Dr. Evans burst onto the patio, followed by nurses.
"Get away from her!" Evans shouted at the rogues.
He knelt beside me. "Goddess above... Ericka."
He pulled out his phone and dialed. "Alpha! Alpha, you need to come. She fell. It's... she's dying. Her vitals are crashing."
I could hear Caleb's voice on the other end, loud and dismissive. "Let her rot. If she dies, put her in the incinerator."
Click.
Evans looked at me with tears in his eyes. "I'm sorry, Ericka. I'm so sorry."
My vision faded to white.
Suddenly, I wasn't on the cold concrete. I was in a field of moonflowers. A woman stood before me, glowing with soft, silver light.
The Moon Goddess.
"My child," she spoke, her voice like a lullaby. "You have suffered so much."
"Am I dead?" I asked. I felt no pain here.
"Not yet," she said. "But you are at the crossroads. You can fight to live, to prove your innocence... or you can let go."
I looked back at the darkness where my life was. Caleb's hate. My parents' betrayal. The endless pain.
"I'm tired," I whispered. "I don't want to fight anymore."
"Then prepare your heart," the Goddess said sadly. "For the final severing."
I opened my eyes in the hospital bed. I was alive. Unfortunately.
Ericka POV:
It was my birthday.
I lay in the hospital bed, listening to the silence. No one came. No cards. No flowers. Just the rhythmic beeping of the machines keeping my broken body functioning.
I pulled the IVs out.
The alarms blared, but I silenced them with a heavy hand. I sat up. The pain was excruciating, but the painkillers Dr. Evans had left gave me a floaty, detached sensation.
I had hidden a bag under the mattress. Inside was a white dress-the one Caleb had bought me for my 18th birthday, years ago. The last gift he ever gave me before the "accident."

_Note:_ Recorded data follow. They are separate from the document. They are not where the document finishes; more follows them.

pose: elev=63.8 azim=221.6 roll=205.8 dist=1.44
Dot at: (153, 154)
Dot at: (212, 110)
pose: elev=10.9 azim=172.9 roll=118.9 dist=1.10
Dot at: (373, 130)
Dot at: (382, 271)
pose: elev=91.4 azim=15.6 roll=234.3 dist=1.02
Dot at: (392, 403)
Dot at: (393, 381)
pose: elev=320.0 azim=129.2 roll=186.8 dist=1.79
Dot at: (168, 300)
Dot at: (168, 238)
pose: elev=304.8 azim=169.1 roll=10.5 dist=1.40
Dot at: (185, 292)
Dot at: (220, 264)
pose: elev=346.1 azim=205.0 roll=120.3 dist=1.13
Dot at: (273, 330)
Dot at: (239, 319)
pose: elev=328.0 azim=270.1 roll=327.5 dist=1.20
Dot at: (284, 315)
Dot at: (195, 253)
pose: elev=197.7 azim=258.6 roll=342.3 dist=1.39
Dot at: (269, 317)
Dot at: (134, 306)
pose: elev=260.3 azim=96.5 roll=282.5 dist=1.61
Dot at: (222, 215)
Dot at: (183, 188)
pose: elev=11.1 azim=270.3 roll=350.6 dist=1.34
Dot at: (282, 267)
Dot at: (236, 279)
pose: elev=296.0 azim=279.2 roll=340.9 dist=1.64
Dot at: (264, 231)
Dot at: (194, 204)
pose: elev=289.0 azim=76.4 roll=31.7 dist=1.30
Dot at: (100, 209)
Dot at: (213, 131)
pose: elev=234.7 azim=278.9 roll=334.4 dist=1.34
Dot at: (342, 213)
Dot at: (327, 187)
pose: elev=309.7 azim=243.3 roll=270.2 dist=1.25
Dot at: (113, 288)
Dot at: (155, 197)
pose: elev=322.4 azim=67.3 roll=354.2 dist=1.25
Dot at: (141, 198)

I put it on. It hung loosely on my emaciated frame. The white fabric highlighted the black veins mapping my skin and the bruises covering my arms.
I couldn't walk. My leg was shattered. I dragged myself into a wheelchair left in the corner of the room. I wheeled myself out into the hallway. It was shift change; the corridors were momentarily empty.
I made it to the service elevator and pressed the button for the roof.
The wind on the helipad was biting, whipping my hair across my face. It was midnight. The full moon was directly overhead, a giant, unblinking eye witnessing my finale.
I took out the phone I had retrieved from under the bed in Hailie's room before I left. I placed it on the edge of the parapet, along with Dr. Evans' medical report that stated: Silver Toxicity: Terminal. Life expectancy: < 24 hours.
I dialed Caleb's number.
He answered on the second ring. "What do you want, traitor? I told you to die quietly."
His voice didn't hurt me anymore. It was just noise.
"Happy Birthday to me, Caleb," I said softly.
"Is this a joke? You're wasting my time."
"I left a gift for you. On the hospital roof."
"I don't want your trash."
"You'll want this," I said. "It's my freedom. And yours."
I looked up at the moon. I could feel the mate bond in my chest, a thick, golden rope connecting my soul to his. It was tattered, stained with abuse, but still holding.
It was time to cut it.
"Caleb," I said, my voice steady.
"What?"
I took a deep breath, drawing on the last reserves of my strength. I spoke the ancient words, the words that every wolf fears, the words that shatter souls.
"I, Ericka Reid, reject you, Caleb Skinner, as my Alpha and my Mate."
Silence on the other end.
Then, the pain hit.
It wasn't a sharp pain. It was a tearing sensation, as if someone had reached into my chest and ripped my heart in half. I screamed, collapsing back into the wheelchair.
"Ericka! What did you do?" Caleb's voice sounded panicked now, distant and tinny through the phone.
I gasped, blood bubbling past my lips. The bond snapped. The connection was gone. I was hollow. Empty. Free.
"Goodbye, Caleb," I whispered.
I pushed the wheels forward.
"Ericka! Stop!"
I rolled off the edge.
The wind rushed past my ears. The white dress fluttered around me like broken wings. For a moment, I was flying.
Then, the pavement rushed up to meet me. And everything went dark.